Важную поддержку карпаторусскому движению оказала Русская православная церковь. Глава Временного Высшего Церковного Управления, архиепископ Омский Сильвестр (Ольшевский), лично служил панихиды по погибшим в боях галичанам. 12 октября 1919 г. владыка освятил стяг отправлявшегося на фронт 1-го Карпаторусского полка (на нем был вышит образ Почаевской Божией Матери, особо почитаемый в Галицкой Руси, и древний галицкий герб), принял присягу, благословил солдат и офицеров.

Показательно, что одновременно с омским съездом деятельность защитников Русского Прикарпатья активизировалась и на белом Юге. 30 мая 1919 г. с докладом на имя Деникина в Екатеринодаре выступил член Русского Народного Совета Прикарпатской Руси поручик Г. С. Малец, организатор Добровольческого Карпаторусского отряда. Напомнив предысторию создания отряда в январе 1918 г. при безусловной поддержке генерала Алексеева, его участие в «Ледяном походе», Малец заявлял о важности широкой мобилизации уроженцев «Червонной Руси» в ряды специальных формирований в составе ВСЮР (Чехословацкий батальон, в рядах которого начинали свой боевой путь карпаторуссы, наравне со всеми подразделениями Чехокорпуса в России перешел под французское командование).

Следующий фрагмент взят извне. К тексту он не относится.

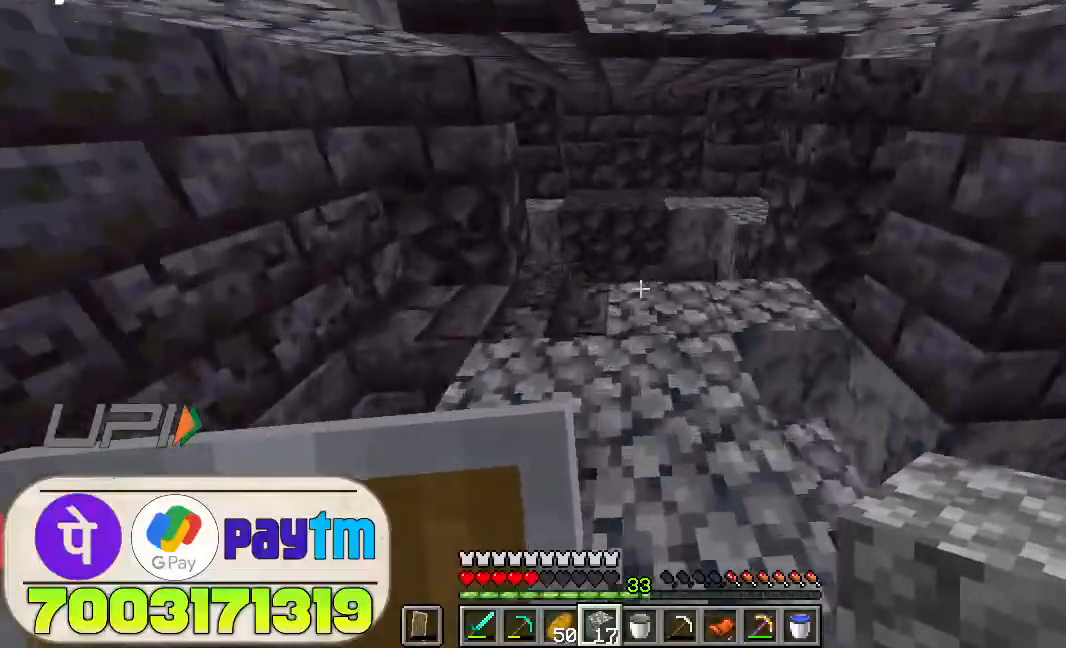
{"keys": [], "mouse": [], "events": [[466, "w", "up"]]}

Русский Народный Совет Прикарпатской Руси, действовавший на белом Юге, подчеркивал те же самые условия взаимодействия Белого движения и прикарпатских русинов, что и высказанные в декларациях омского съезда: «Воссоздать Русскую армию и восстановив единое Русское государство, помочь также Прикарпатской Руси освободиться от иноземного ига и воссоединиться со всеми Русским миром в единое целое». Призывы к единству с Россией ради сохранения национальной самобытности, противодействия полякам и Петлюре, «предавшему Украину» ради союза с Польшей, содержались в ряде воззваний («Братья Галичане!»), изданных в декабре 1919 г. В рядах ВСЮР, в боях против армии Н. Махно сражался Славянский стрелковый полк, состоявший из чинов бывшего Чехословацкого батальона и карпаторуссов[8].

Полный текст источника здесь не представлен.